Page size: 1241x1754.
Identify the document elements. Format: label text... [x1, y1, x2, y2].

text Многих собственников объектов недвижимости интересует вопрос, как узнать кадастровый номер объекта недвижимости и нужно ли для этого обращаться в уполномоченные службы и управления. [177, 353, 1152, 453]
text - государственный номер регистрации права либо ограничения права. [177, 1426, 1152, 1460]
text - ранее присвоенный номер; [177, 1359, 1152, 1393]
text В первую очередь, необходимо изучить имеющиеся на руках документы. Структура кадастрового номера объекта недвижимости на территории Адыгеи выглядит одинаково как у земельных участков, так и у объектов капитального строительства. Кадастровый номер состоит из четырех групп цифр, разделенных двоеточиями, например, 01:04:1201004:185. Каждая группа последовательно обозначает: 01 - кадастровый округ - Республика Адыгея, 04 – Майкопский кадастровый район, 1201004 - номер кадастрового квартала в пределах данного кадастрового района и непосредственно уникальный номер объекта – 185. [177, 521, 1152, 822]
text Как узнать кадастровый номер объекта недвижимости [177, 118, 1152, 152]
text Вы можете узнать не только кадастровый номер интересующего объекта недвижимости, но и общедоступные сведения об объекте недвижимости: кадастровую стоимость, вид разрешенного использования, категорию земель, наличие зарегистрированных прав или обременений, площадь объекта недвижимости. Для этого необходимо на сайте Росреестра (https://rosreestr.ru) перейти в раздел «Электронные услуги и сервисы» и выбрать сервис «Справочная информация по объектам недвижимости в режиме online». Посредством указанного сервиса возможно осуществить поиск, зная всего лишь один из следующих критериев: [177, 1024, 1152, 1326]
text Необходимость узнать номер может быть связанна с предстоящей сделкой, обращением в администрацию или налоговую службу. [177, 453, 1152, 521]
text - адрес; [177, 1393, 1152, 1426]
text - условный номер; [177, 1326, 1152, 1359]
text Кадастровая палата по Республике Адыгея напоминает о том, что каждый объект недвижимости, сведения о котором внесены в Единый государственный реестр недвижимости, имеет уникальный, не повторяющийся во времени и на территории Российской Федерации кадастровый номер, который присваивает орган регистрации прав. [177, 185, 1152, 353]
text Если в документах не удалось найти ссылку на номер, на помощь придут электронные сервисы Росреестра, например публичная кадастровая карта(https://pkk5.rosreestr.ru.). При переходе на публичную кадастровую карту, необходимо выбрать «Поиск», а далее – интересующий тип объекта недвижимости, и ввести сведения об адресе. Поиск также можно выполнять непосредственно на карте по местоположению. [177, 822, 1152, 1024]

########

A word-for-word copy of the material above is required.

Page size: 1241x1754.
Identify the document elements. Format: label text... [x1, y1, x2, y2].

text Многих собственников объектов недвижимости интересует вопрос, как узнать кадастровый номер объекта недвижимости и нужно ли для этого обращаться в уполномоченные службы и управления. [177, 353, 1152, 453]
text - государственный номер регистрации права либо ограничения права. [177, 1426, 1152, 1460]
text - ранее присвоенный номер; [177, 1359, 1152, 1393]
text В первую очередь, необходимо изучить имеющиеся на руках документы. Структура кадастрового номера объекта недвижимости на территории Адыгеи выглядит одинаково как у земельных участков, так и у объектов капитального строительства. Кадастровый номер состоит из четырех групп цифр, разделенных двоеточиями, например, 01:04:1201004:185. Каждая группа последовательно обозначает: 01 - кадастровый округ - Республика Адыгея, 04 – Майкопский кадастровый район, 1201004 - номер кадастрового квартала в пределах данного кадастрового района и непосредственно уникальный номер объекта – 185. [177, 521, 1152, 822]
text Как узнать кадастровый номер объекта недвижимости [177, 118, 1152, 152]
text Вы можете узнать не только кадастровый номер интересующего объекта недвижимости, но и общедоступные сведения об объекте недвижимости: кадастровую стоимость, вид разрешенного использования, категорию земель, наличие зарегистрированных прав или обременений, площадь объекта недвижимости. Для этого необходимо на сайте Росреестра (https://rosreestr.ru) перейти в раздел «Электронные услуги и сервисы» и выбрать сервис «Справочная информация по объектам недвижимости в режиме online». Посредством указанного сервиса возможно осуществить поиск, зная всего лишь один из следующих критериев: [177, 1024, 1152, 1326]
text Необходимость узнать номер может быть связанна с предстоящей сделкой, обращением в администрацию или налоговую службу. [177, 453, 1152, 521]
text - адрес; [177, 1393, 1152, 1426]
text - условный номер; [177, 1326, 1152, 1359]
text Кадастровая палата по Республике Адыгея напоминает о том, что каждый объект недвижимости, сведения о котором внесены в Единый государственный реестр недвижимости, имеет уникальный, не повторяющийся во времени и на территории Российской Федерации кадастровый номер, который присваивает орган регистрации прав. [177, 185, 1152, 353]
text Если в документах не удалось найти ссылку на номер, на помощь придут электронные сервисы Росреестра, например публичная кадастровая карта(https://pkk5.rosreestr.ru.). При переходе на публичную кадастровую карту, необходимо выбрать «Поиск», а далее – интересующий тип объекта недвижимости, и ввести сведения об адресе. Поиск также можно выполнять непосредственно на карте по местоположению. [177, 822, 1152, 1024]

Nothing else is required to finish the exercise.